Monday, September 01, 2008

Getting Real About Palin

More on Sarah Palin's pressuring the Alaska Public Safety Commissioner to fire her brother-in-law. Josh Marshall writes:

The Palin family had a feud with Wooten prior to her becoming governor. They put together a list of 14 accusations which they took to the state police to investigate -- a list that ranged from the quite serious to the truly absurd. The state police did an investigation, decided that 5 of the charges had some merit and suspended Wooten for ten days -- a suspension later reduced to five days. The Palin's weren't satisfied but there wasn't much they could do.

When Palin became governor they went for another bite at the apple. Palin, her husband and several members of her staff began pressuring Public Safety Commissioner, Walt Monegan -- a respected former Chief of the Anchorage police department -- to can Wooten. Monegan resisted, arguing that the official process regarding Wooten was closed. And there was nothing more that could be done. In fact, during one of the conversations in which Palin's husband Todd was putting on the squeeze, Monegan told Todd Palin, "You can't head hunt like this. What you need to do is back off, because if the trooper does make a mistake, and it is a terminable offense, it can look like political interference."

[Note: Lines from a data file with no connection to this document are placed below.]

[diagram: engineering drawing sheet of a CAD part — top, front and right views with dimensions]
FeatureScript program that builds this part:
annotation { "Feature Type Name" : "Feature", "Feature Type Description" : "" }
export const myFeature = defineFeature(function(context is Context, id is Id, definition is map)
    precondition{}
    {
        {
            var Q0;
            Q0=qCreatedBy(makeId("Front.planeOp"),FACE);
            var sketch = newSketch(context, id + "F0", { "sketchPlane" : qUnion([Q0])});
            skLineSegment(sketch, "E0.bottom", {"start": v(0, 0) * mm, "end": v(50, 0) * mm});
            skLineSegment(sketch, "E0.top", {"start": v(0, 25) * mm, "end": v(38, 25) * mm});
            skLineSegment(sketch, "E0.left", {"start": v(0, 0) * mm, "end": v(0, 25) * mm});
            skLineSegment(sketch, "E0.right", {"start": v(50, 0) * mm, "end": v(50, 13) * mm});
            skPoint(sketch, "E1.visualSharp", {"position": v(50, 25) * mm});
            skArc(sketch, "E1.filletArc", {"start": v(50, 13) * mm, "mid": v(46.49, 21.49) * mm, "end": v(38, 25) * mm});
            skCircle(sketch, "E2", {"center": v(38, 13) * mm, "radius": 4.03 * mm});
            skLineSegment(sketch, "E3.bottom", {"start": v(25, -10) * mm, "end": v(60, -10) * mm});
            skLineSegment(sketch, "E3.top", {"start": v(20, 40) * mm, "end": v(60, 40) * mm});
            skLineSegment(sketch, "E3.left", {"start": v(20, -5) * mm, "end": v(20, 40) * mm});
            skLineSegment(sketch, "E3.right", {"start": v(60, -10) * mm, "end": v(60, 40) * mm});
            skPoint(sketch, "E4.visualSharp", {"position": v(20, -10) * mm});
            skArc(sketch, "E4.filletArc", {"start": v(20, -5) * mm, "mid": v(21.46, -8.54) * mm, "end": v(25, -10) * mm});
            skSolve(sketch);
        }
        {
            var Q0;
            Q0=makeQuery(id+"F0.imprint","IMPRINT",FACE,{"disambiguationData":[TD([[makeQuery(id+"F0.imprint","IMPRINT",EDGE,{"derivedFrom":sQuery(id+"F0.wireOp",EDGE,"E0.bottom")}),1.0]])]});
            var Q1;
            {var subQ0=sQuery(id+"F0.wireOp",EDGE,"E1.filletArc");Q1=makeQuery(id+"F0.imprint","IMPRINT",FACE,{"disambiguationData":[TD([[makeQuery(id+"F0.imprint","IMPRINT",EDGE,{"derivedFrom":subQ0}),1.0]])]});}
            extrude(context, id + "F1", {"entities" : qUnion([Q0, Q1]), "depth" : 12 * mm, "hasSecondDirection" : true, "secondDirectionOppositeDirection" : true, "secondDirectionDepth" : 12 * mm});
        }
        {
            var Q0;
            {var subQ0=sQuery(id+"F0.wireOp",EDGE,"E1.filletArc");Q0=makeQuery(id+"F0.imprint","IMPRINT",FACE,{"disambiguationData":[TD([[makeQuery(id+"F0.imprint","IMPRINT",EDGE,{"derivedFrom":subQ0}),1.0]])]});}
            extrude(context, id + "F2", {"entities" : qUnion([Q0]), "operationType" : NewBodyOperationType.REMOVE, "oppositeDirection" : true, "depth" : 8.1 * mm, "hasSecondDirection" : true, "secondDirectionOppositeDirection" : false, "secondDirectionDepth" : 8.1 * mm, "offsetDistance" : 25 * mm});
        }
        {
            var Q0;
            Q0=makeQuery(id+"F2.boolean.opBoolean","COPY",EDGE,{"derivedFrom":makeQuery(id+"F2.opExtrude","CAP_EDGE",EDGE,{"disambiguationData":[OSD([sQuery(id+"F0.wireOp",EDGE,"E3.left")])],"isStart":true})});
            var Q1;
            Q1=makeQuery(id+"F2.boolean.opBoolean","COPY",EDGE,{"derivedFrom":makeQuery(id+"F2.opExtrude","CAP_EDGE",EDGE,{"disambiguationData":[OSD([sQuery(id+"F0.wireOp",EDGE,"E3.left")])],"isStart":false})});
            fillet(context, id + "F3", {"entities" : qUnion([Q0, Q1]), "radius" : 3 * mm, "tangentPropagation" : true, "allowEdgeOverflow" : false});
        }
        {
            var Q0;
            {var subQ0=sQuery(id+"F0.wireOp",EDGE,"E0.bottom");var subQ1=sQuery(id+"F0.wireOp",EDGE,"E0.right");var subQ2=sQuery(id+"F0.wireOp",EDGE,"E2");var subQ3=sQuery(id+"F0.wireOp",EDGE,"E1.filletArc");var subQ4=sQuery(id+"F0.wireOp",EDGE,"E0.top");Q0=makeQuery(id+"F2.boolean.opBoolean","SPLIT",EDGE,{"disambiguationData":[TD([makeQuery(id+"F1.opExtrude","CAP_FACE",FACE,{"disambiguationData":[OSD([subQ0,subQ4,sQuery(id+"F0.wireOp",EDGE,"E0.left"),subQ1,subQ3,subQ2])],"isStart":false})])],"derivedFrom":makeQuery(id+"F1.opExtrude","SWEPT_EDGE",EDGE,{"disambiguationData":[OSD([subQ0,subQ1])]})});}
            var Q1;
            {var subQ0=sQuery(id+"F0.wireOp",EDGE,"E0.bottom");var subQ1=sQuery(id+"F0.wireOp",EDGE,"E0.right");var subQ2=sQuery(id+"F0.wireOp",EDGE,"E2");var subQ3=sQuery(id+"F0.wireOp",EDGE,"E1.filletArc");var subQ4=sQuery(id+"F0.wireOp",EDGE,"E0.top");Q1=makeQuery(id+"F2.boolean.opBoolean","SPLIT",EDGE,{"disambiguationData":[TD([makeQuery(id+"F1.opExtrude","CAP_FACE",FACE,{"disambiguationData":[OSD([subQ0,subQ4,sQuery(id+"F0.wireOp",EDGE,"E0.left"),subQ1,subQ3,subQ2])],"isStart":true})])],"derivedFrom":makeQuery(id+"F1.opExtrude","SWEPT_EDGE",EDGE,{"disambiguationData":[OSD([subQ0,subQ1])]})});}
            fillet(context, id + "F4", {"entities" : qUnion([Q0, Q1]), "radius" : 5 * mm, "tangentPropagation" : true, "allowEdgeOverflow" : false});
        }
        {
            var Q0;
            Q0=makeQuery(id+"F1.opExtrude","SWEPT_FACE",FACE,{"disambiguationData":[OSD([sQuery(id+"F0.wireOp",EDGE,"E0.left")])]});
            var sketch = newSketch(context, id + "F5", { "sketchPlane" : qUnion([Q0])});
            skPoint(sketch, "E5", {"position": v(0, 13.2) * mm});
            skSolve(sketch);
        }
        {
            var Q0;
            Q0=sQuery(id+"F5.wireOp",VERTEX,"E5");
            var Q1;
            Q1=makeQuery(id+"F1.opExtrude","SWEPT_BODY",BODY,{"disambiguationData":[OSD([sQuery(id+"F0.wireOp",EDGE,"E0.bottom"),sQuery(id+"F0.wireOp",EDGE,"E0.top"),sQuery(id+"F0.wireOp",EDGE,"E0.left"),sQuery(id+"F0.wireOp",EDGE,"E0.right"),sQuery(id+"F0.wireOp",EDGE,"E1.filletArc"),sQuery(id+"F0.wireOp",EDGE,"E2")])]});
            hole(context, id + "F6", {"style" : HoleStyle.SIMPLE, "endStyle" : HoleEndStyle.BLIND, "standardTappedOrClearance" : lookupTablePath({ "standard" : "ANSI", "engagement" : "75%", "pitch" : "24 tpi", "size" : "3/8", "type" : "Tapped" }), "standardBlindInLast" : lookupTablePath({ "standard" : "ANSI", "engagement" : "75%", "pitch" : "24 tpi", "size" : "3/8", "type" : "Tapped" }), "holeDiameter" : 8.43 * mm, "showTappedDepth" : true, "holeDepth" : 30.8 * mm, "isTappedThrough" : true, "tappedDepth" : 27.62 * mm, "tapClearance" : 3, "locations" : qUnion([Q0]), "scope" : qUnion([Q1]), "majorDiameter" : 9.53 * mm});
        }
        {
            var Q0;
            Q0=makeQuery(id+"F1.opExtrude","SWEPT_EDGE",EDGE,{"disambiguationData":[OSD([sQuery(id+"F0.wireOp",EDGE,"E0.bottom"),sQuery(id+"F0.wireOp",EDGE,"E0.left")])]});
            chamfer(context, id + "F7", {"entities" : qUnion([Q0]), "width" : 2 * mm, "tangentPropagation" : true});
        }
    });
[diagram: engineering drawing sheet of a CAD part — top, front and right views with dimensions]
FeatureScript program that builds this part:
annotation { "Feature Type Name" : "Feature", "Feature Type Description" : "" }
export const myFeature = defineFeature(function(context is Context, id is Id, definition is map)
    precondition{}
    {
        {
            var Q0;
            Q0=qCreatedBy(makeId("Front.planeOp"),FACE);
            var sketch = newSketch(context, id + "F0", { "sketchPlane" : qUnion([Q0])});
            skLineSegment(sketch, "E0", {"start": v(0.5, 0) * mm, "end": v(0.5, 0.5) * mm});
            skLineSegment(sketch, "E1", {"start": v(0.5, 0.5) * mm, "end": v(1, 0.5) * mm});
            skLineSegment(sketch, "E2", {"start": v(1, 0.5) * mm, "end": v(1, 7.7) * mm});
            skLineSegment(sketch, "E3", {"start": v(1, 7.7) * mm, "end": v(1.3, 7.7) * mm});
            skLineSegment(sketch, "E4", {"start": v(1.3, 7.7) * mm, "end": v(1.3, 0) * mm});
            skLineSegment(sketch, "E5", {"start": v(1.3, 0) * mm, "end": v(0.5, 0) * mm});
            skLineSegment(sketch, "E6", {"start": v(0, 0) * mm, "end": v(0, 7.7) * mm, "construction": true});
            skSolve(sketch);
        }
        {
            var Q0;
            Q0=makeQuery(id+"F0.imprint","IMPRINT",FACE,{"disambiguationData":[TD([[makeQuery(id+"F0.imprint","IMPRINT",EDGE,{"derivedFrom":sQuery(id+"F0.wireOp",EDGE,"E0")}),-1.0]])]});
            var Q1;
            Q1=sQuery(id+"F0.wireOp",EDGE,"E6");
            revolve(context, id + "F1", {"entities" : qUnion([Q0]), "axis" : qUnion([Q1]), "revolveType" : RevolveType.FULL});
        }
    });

Eventually, Palin got fed up and fired Monegan from his job. (Palin claims, not credibly, that she fired Monegan over general differences in law enforcement priorities.) This is an important point. Wooten never got fired. To the best of my knowledge, he's is still on the job. The central bad act was firing the state's top police official because he refused to bend to political pressure from the governor and her family to fire a public employee against whom the governor was pursuing a vendetta -- whether the vendetta was justified or not.

Even if Wooten (the brother-in-law) did everything that Palin's family accuses him of, her actions - pressuring the Public Safety Commissioner to fire her brother-in-law, then firing him because he wasn't willing to fire the man - are an abuse of power. Is this someone we want, as they say, "a heartbeat away from the presidency"? And secondly, what is wrong with McCain and his campaign operation that they didn't take account of this story when she was being considered as a candidate?

1 comment:

  1. I agree that this has been the most overlooked aspect of her career, even in the few days that people have been talking about Palin. I wonder why.